May 23, 2011 5:45 AM
The Tulane University School of Medicine invested Prescott Deininger as the first holder of the Joe W. and Dorothy Dorsett Brown Foundation Chair in Oncology. The chair was established through a $1.2 million gift from the Joe W. and Dorothy Dorsett Brown Foundation and with matching funds from the Louisiana Board of Regents.
The late Joe W. Brown and Dorothy Dorsett Brown acquired valuable real estate and oil properties in Louisiana throughout the 1920s after they moved to New Orleans from Texas. Many of the Browns’ charitable gifts were anonymous with the notable exception of the popular recreation center at Joe W. Brown Park in New Orleans. The foundation in their name was established in 1958 to improve communities in Louisiana and Mississippi.

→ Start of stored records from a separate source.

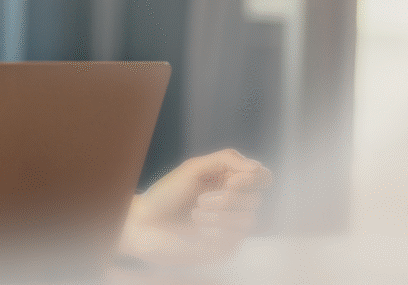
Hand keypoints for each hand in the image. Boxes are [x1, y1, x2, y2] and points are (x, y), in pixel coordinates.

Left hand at [118, 148, 270, 265]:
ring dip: (218, 216)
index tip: (232, 182)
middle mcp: (235, 204)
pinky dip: (213, 231)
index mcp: (229, 182)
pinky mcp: (226, 247)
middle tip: (200, 200)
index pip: (263, 178)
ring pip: (249, 220)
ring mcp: (232, 227)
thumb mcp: (193, 168)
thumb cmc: (165, 194)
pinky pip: (235, 238)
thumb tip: (257, 167)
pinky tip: (197, 231)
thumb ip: (226, 160)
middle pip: (257, 199)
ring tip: (194, 214)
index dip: (254, 179)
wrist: (144, 223)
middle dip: (227, 199)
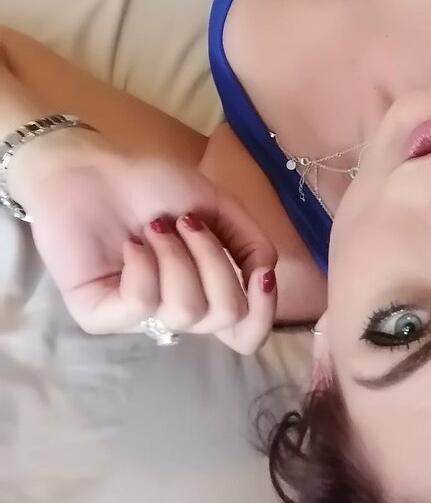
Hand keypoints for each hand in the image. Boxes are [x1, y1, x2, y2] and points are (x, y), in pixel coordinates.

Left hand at [12, 131, 277, 353]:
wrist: (91, 168)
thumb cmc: (151, 183)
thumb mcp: (216, 204)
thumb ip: (251, 241)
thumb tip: (267, 275)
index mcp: (206, 289)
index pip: (246, 334)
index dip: (264, 312)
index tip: (262, 274)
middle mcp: (176, 310)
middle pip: (227, 317)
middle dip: (216, 261)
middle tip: (188, 223)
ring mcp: (138, 318)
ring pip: (187, 311)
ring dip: (178, 257)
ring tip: (154, 228)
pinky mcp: (100, 317)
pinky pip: (143, 303)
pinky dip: (145, 264)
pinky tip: (131, 243)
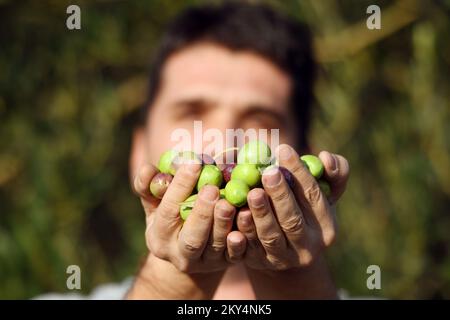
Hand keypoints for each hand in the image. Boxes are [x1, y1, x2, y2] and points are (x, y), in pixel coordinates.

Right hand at [133, 162, 246, 272]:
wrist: (191, 250)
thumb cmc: (172, 216)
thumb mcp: (156, 203)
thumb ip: (149, 186)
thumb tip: (148, 169)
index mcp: (159, 237)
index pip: (167, 212)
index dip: (179, 188)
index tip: (193, 164)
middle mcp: (180, 255)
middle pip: (192, 237)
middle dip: (202, 213)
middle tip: (212, 188)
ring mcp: (205, 263)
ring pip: (215, 246)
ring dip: (223, 224)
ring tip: (230, 202)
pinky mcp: (226, 264)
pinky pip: (236, 254)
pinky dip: (241, 239)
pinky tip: (246, 218)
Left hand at [236, 144, 348, 270]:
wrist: (285, 248)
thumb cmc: (304, 209)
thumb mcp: (322, 193)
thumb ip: (332, 172)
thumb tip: (325, 157)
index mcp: (326, 227)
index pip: (313, 196)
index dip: (299, 173)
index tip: (283, 149)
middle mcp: (307, 247)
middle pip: (292, 220)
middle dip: (280, 195)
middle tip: (268, 172)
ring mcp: (282, 258)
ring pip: (270, 236)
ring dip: (261, 214)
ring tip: (252, 192)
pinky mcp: (259, 263)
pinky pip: (248, 248)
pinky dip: (243, 232)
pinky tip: (237, 215)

“Dr. Deininger spearheads the life-improving work the Browns treasured throughout their lives,” said university provost Michael Bernstein, who presided over a ceremony on Tuesday (May 17).
Deininger joined the Tulane faculty in 1998 after distinguishing himself at the Medical Research Council in Cambridge, England, where he worked with Frederick Sanger, two-time Nobel Prize winner and inventor of DNA sequencing.
In his research, Deininger developed and patented the first design of dominant negative mutants, which are useful in understanding genetically inherited diseases that can lead to deafness, vision loss and muscle degeneration. He directs the Tulane Cancer Center and serves as co-director of the Louisiana Cancer Research Consortium.
Dr. Ben Sachs, dean of the medical school, praised Deininger’s role in the creation of the cancer consortium. “Both Tulane and the city of New Orleans owe him an enormous thanks,” said Sachs.
Brown Foundation president D. Paul Spencer said he is thrilled such a distinguished scholar now holds the oncology chair. “We continue to be a friend of Tulane, and we expect to continue supporting the university for years to come,” Spencer said.
Though highly regarded for his research expertise, Deininger said his greatest triumphs reside in his role as mentor. “Seeing your students successful is one of the most gratifying things.”
Michael Ramos is a development writer in the Tulane Office of Development Research and Writing.